Some people liked it. It gets decent reviews on Rotten Tomatoes and IMDb. Go figure. Maybe it goes better with hash brownies.
 

The Devil In I

Registered User
Jun 28, 2005
4,185
1,137
Chicago
That point being what exactly?

[SPOIL]The whole movie is a criticism of humanity (more specifically Christianity) worshiping their religious god over worshiping mother nature/the earth...and instead constantly taking from/disrespecting the earth. The poet is a representation of "God" and the wife/"mother" is a representation of mother nature, with the house representing "earth". This was even further hinted at in the credits at the end, with the credit for "Him" being the only credited role that was properly capitalized (since you're supposed to always capitalize "God").

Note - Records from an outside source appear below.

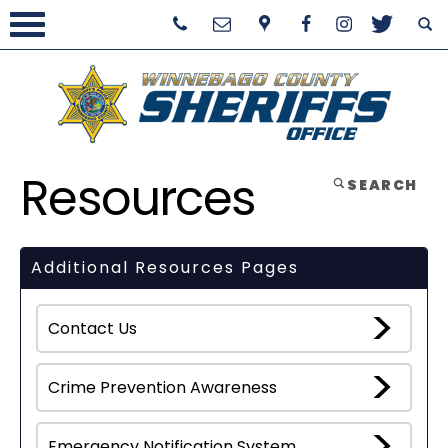
Resources
SEARCH
Additional Resources Pages
Contact Us
Crime Prevention Awareness
Emergency Notification System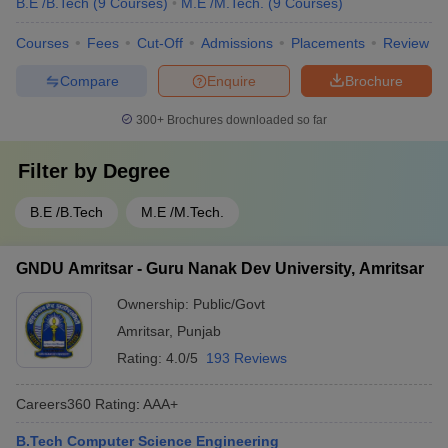
B.E /B.Tech
(
9
Courses
)
M.E /M.Tech.
(
9
Courses
)
Courses
Fees
Cut-Off
Admissions
Placements
Review
Compare
Enquire
Brochure
300+
Brochures downloaded so far
Filter by
Degree
B.E /B.Tech
M.E /M.Tech.
GNDU Amritsar - Guru Nanak Dev University, Amritsar
Ownership:
Public/Govt
Amritsar
,
Punjab
Rating:
4.0/5
193 Reviews
Careers360
Rating
:
AAA+
B.Tech Computer Science Engineering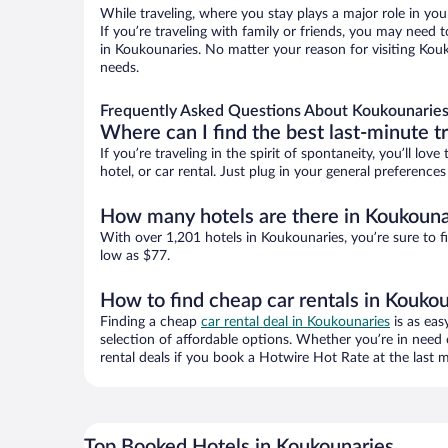
While traveling, where you stay plays a major role in you
If you’re traveling with family or friends, you may need
in Koukounaries. No matter your reason for visiting Kouk
needs.
Frequently Asked Questions About Koukounaries
Where can I find the best last-minute t
If you’re traveling in the spirit of spontaneity, you’ll l
hotel, or car rental. Just plug in your general preferenc
How many hotels are there in Koukouna
With over 1,201 hotels in Koukounaries, you’re sure to
low as $77.
How to find cheap car rentals in Kouko
Finding a cheap
car rental deal in Koukounaries
is as eas
selection of affordable options. Whether you’re in need 
rental deals if you book a Hotwire Hot Rate at the last m
Top Booked Hotels in Koukounaries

That quote from the scene at the end "I have nothing left to give you" is I believe taken verbatim from The Giving Tree. Once he's taken everything he can from her, the world is wiped clean and started new (with a new iteration of mother nature at the end).[/SPOIL]

I get not liking it, as it certainly went over the top/too hard especially in the final ~30-40 mins...but I think the main problem with the bad reviews it's getting is people went in expecting a horror/thriller, and that's not really what the movie was.